По-настоящему она жаловалась только на винтовую лестницу, ведущую из ресторана в кухню, по которой ей приходилось спускаться и карабкаться вверх раз по двадцать на дню. Тем не менее она объявила мне, что врач нашел ее сердце «хорошим» и что для беспокойства нет причины.
Мне было уже девятнадцать лет. И я вовсе не был в душе сутенером, поэтому ужасно страдал. Мной овладевало все более и более неотвязное чувство утраты мужественности, и я боролся против него, как и все прочие мужчины до меня, желавшие успокоиться на сей счет. Но этого было недостаточно. Я жил ее трудом, ее здоровьем. По крайней мере два года отделяли меня от того момента, когда я смогу наконец сдержать свое обещание, вернуться домой с галунами младшего лейтенанта на рукавах и подарить ей первый триумф в ее жизни. Я не имел права уклониться и отказаться от ее помощи. Мое самолюбие, моя мужественность, мое достоинство — все это было не в счет. Легенда о моем будущем — вот что поддерживало ее в жизни. Так что и речи быть не могло, чтобы ломаться и потакать своим капризам. Все это манерничание и гримасничание, строгая щепетильность и гордое вздергивание подбородка откладывалось на потом. На потом откладывались также философские и политические соображения, извлеченные уроки и нравственные принципы, ибо я ничуть не хуже знал, что безжалостный урок, усвоенный моей плотью и кровью с самого детства, обрекает меня бороться за мир, где больше не будет покинутых. А пока следовало проглотить свой стыд и продолжить бег наперегонки со временем, чтобы попытаться сдержать обещание и сохранить жизнь нелепой и хрупкой мечте.

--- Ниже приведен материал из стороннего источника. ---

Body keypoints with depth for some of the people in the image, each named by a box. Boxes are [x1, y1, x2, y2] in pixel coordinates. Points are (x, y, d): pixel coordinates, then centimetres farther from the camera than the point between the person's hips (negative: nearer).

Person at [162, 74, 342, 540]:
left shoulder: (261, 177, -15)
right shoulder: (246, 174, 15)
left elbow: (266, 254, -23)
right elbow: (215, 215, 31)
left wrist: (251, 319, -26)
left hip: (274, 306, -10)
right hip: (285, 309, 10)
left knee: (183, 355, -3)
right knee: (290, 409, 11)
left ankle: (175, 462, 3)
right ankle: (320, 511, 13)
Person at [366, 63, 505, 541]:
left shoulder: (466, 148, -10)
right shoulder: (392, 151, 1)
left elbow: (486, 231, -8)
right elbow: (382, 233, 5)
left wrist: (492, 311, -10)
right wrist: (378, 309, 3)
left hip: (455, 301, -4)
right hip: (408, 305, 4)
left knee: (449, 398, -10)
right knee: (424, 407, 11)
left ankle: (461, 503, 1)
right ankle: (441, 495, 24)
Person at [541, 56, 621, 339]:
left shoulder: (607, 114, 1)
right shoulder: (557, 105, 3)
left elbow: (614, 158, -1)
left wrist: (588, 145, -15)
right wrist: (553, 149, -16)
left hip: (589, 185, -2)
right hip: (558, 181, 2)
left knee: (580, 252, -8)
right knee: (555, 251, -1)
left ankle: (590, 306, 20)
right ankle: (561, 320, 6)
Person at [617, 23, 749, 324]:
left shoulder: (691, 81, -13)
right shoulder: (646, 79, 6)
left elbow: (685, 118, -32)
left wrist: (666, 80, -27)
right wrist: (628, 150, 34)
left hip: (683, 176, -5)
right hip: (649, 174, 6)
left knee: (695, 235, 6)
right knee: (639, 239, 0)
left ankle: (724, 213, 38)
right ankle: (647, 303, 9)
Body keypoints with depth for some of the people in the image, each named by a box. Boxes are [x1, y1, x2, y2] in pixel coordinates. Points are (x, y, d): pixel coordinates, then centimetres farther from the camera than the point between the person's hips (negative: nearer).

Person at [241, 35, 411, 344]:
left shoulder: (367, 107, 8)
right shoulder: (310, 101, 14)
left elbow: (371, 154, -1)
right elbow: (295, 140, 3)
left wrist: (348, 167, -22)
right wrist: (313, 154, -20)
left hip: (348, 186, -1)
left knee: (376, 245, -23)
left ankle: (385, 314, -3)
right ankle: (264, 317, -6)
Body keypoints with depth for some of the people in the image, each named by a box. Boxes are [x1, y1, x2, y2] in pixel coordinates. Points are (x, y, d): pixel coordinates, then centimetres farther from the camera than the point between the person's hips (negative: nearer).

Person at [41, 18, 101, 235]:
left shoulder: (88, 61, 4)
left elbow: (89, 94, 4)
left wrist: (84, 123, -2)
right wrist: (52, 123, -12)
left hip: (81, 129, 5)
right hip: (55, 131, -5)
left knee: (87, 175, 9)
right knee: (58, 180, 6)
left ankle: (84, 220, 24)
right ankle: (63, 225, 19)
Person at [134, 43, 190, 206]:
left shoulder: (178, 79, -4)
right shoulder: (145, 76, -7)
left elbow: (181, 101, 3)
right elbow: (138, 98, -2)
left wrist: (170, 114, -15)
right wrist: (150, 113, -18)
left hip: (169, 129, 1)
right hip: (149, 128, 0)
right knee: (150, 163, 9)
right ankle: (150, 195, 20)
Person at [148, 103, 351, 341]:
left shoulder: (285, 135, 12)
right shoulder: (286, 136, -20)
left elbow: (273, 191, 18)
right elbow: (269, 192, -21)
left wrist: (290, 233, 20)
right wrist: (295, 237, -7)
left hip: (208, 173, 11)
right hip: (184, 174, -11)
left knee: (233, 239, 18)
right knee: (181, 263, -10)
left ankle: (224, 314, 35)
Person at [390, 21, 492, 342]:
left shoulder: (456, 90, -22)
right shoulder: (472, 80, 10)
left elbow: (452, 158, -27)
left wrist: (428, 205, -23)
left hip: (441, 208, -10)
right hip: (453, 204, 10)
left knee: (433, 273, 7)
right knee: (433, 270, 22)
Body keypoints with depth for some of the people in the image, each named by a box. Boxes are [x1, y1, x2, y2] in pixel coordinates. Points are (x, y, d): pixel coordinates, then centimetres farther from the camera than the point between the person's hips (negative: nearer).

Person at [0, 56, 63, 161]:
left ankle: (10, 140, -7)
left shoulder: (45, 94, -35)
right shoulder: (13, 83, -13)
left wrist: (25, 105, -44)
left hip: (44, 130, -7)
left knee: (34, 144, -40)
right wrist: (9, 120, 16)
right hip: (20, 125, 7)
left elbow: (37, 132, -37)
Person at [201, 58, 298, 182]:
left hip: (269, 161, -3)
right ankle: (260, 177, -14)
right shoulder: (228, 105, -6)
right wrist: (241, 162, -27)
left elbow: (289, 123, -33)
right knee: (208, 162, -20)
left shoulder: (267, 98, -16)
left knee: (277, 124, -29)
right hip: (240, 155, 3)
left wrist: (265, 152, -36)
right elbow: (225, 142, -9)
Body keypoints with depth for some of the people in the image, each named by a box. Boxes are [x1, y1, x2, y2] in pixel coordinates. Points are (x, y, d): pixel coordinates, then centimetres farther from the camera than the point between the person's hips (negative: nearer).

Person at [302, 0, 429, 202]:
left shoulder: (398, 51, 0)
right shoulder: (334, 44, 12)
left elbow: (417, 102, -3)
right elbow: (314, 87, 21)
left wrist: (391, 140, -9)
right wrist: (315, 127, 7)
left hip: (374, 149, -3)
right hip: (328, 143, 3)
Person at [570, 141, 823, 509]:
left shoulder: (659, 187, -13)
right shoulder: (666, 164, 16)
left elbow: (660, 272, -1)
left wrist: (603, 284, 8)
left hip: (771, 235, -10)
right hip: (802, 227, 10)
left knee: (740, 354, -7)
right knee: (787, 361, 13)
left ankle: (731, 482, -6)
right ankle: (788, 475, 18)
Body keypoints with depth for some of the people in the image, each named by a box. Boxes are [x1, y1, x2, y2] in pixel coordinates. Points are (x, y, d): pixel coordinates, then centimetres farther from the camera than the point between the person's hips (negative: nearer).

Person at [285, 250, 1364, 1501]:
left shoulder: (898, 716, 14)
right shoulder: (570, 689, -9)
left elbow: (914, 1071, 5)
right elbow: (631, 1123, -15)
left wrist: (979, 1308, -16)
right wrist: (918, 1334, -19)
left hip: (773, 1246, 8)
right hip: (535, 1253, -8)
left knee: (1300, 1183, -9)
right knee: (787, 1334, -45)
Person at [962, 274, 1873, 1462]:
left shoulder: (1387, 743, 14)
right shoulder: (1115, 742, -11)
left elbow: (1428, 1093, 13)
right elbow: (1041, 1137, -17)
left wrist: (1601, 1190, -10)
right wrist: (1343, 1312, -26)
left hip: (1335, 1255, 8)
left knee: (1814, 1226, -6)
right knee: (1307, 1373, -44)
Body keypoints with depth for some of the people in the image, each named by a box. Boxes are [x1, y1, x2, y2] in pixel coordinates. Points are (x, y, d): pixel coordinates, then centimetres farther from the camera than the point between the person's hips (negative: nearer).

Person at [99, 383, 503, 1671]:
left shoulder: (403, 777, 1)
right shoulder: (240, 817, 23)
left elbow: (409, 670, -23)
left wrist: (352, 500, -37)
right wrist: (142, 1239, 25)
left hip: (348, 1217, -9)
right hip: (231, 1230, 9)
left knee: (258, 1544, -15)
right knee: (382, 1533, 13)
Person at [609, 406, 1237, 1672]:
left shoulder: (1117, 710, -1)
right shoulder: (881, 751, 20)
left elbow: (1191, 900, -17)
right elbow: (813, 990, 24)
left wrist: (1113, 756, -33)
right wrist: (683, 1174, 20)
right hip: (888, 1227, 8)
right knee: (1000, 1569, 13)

Мне оставалось два года на юридическом, потом два года армии, потом… Я проводил за писанием до одиннадцати часов в день.
Однажды г-н Панталеони и г-н Буччи привезли ее с рынка на такси — растрепанную, с еще серым лицом, но уже с сигаретой в зубах и улыбкой, вполне готовой меня успокоить.
Я не чувствую себя виноватым. Но если все мои книги полны призывов к достоинству, справедливости, если в них так много и так громко говорится о чести быть мужчиной, то это, наверное, потому, что я до двадцати двух лет жил трудами старой, больной и измотанной женщины. Я на нее очень сержусь.